Sunday, February 19, 2006

The Golden Disability Ticket

Holy crap.

Is it any surprise at all that the population of kids considered disabled keeps growing? If you're not disabled, you get the dreaded Standard Education. If you are, you get to go to private prep school in Maine with an artist in residence and beautiful classmates named Hampton. On the public's dime.

What kind of people can live with themselves after saying, I want the public to spend a hundred grand on my kid's education, while finding ways to cut spending for all the other kids in order to pay for it?

2 comments:

Notta Wallflower said...

Let me tell you, plenty of people can live with themselves by denying other children appropriate education so that their child can receive what they deem is "appropriate". The reason why? Entitlement. The scary thing is, all of those cases listed in this article could happen to several of the cases I work with currently. Sadly, in the last case, even though the district "won", it lost almost as much money as just "giving in" to these parents. Any logical person would realize this system is not sustainable. Problem is that, the parents I know who are willing to go this far appear to have little ability to be reasonable.
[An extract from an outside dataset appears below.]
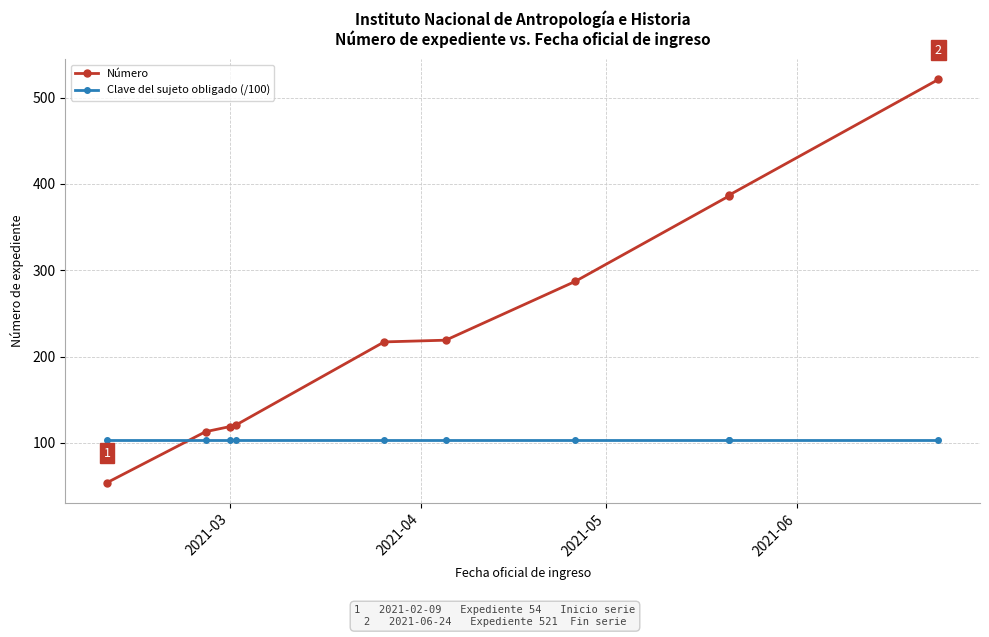

What is the value of the Clave del sujeto obligado (/100) point at the 5th from the left?

103.5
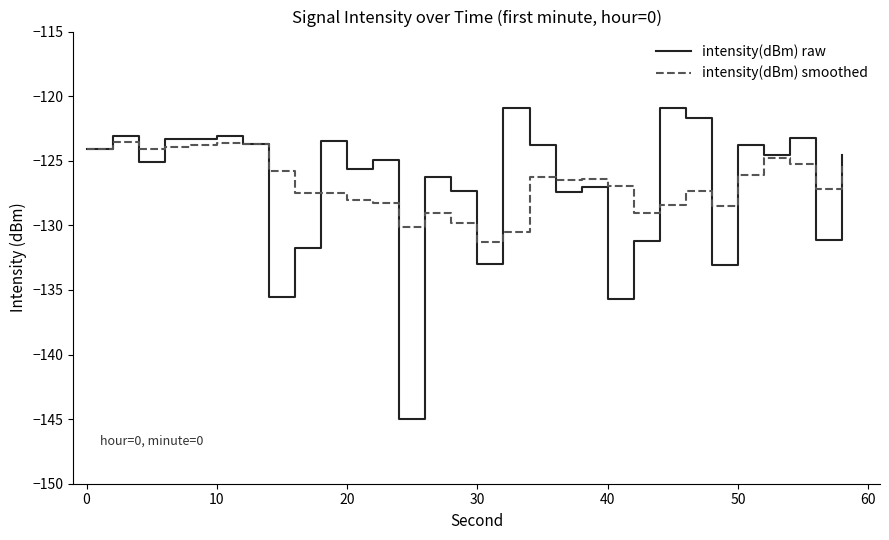

Rank the series by their maximum value, from lowest to highest.

intensity(dBm) smoothed, intensity(dBm) raw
I fully understand why taxpayers don't want to give more funding to schools - because these kinds of cases happen now in almost every district. I know this article had to do with CA schools, but I'd be interested to see data on each state and the number of similar cases they have. It was no different in WA. Now, these kinds of demands are not limited to people with lawyers - they happen even in lower socioeconomic areas. Here in CA, there are websites that "coach" parents on how to write letters and the specific phrasing to use in order to get what they want from school districts - whether or not it's reasonable or "appropriate". Very good article - I've saved it on my desktop to share it with co-workers. Thanks!

tessence said...

Yeah, I knew you would have some interesting insight on this one. I guess those of us not in the education biz are pretty naive about what's going on.